Generally, the complexity of the heart and extracardiac factors, as described in our study, undermines the value of a single cut-off of CTR. Thus, our results support the evidence that the reliability of CTR to predict cardiac size and functional status is limited.

One of the possible limitations of our study is the heterogeneous study population. However, this allowed to assess CTR in a spectrum of pathologies in different categories, likely translatable to broader practice. Secondly, the study was performed in a specialised cardiothoracic centre, meaning there was a low proportion of healthy individuals in the study (8%). Thirdly, our selected maximum interval between chest radiographs and cardiac MRI was one month, although the calculated average time difference was nine days. It is reasonable to assume that a time gap between studies in some cases might have been associated with clinical changes. However, in daily practice, chest radiograph and cardiac MRI are rarely performed on the same day (only 7% in our study sample). Therefore further studies assessing this may give some insight on whether the timeframe could have an influence. Thirdly, it would be interesting to evaluate separate cardiac chamber variations in the heart silhouette and whether this complements CTR to make it a more accurate measure. In this regard, artificial intelligence may play a role in automating and defining cardiac morphology on chest radiograph suggestive of underlying cardiac chamber abnormality. Furthermore, even though cardiac MRI is considered as the gold standard for cardiac volumetry and function, regrettably, the technique, while being increasingly used, is not yet available in every setting and is time-consuming [21]. Hence, CXR cannot be replaced by MRI, but CTR, as an estimate of true cardiac size, should be interpreted with caution and correlated with other available imaging modalities. Finally, CTR itself has limitations due to various cardiac and non-cardiac factors [3, 4]. To address this, we have constrained the impact of this limitation by excluding AP radiographs or patients with pleural or pericardial effusions obscuring the cardiac borders on chest radiographs.

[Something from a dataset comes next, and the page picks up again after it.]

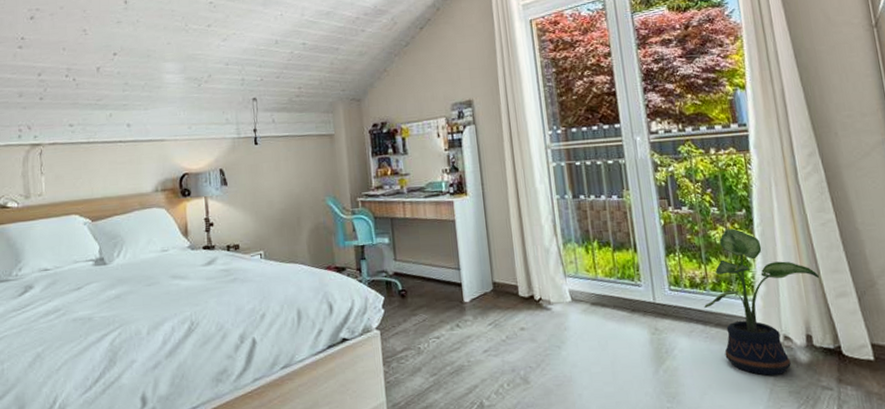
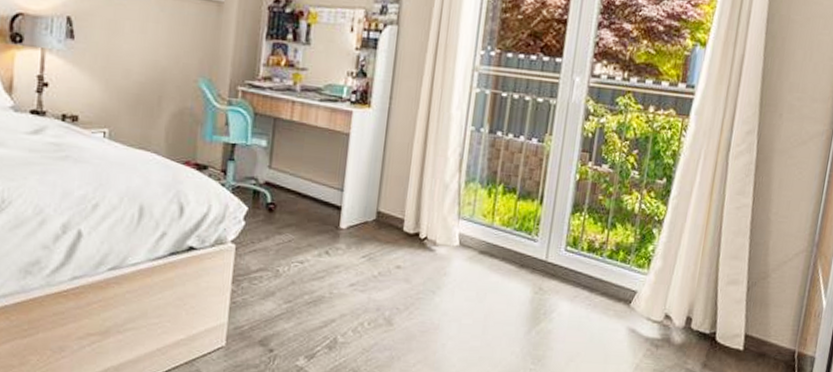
potted plant: present [704,228,819,376] -> none [595,196,717,352]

Although CTR has an excellent interobserver agreement, is reproducible and easily measurable, it has little accuracy to distinguish a normal from an increased heart size when used as a single threshold method (i.e. CTR > 50%). Due to the lack of sensitivity and specificity of intermediate CTR values (45–55%), it would be more accurate to report a possibility of cardiac chamber enlargement rather than stating true cardiomegaly.